Constant vint me prier, de la part du Consul, de venir le soir aux Tuileries.

—Impossible, mon cher! Depuis quinze jours, je me suis bien portée; aujourd'hui, je suis indisposée et pour rien au monde je ne voudrais sortir.

Constant insista.

—Le Consul se fâchera.

—J'en suis désolée, mais je ne veux pas sortir.

Étais-je donc une esclave? Non, en vérité; j'avais aussi mes caprices.

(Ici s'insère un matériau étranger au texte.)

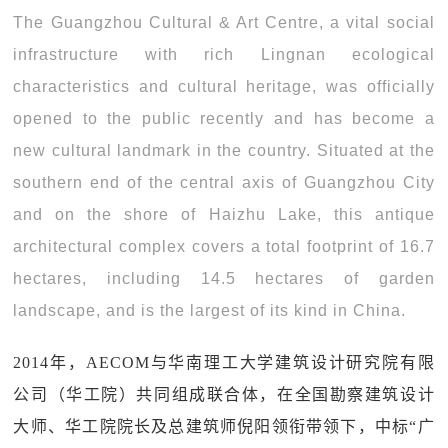
The Guangzhou Cultural & Art Centre, a vital social
infrastructure with rich Lingnan ecological
characteristics and cultural heritage, was officially
opened to the public recently and has become a
new cultural landmark in the country. Situated at the
southern end of the central axis of Guangzhou City
and on the shore of Haizhu Lake, this antique
architectural complex covers a total footprint of 16.7
hectares, including 14.5 hectares of garden
landscape, and is the largest of its kind in China.
2014年，AECOM与华南理工大学建筑设计研究院有限
公司（华工院）共同组成联合体，在全国勘察建筑设计
大师、华工院院长及总建筑师倪阳领衔带领下，中标“广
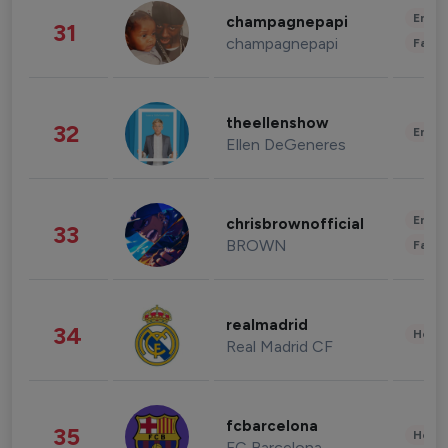
Enter
champagnepapi
31
champagnepapi
Fashi
theellenshow
32
Enter
Ellen DeGeneres
Enter
chrisbrownofficial
33
BROWN
Fashi
realmadrid
34
Healt
Real Madrid CF
fcbarcelona
35
Healt
FC Barcelona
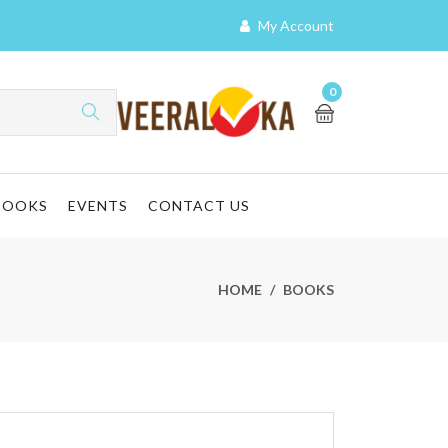
My Account
0
BOOKS
EVENTS
CONTACT US
HOME
BOOKS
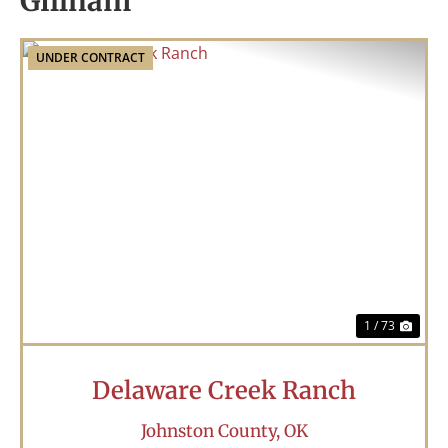
Gillham
UNDER CONTRACT
Previous
Nex
1 / 73
Delaware Creek Ranch
Johnston County,
OK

Le lendemain, j'étais aux Français, dans ma petite loge d'avant-scène, donnant sur le théâtre, juste en face de celle du Consul, qui, ce jour-là, était aux Français. On y jouait les Femmes savantes et je ne sais plus quelle petite pièce. Je ne regardai pas une fois cette loge, je m'en serais bien gardée. J'étais trop blessée pour cela. On frappa à ma loge; je vis le beau et bon Murat.

—Qui me procure l'honneur de votre visite?

—Rien, ma chère Georgina; le plaisir de causer un instant avec vous, voilà tout. Vous êtes bien dans cette petite loge; elle est charmante; on est tout à fait chez soi. Puis, juste en face du Consul.

—J'ai toujours eu cette loge; je n'aime pas à me montrer. Ici, à peine si je suis aperçue, et je vois tout le monde; puis, on peut causer à son aise.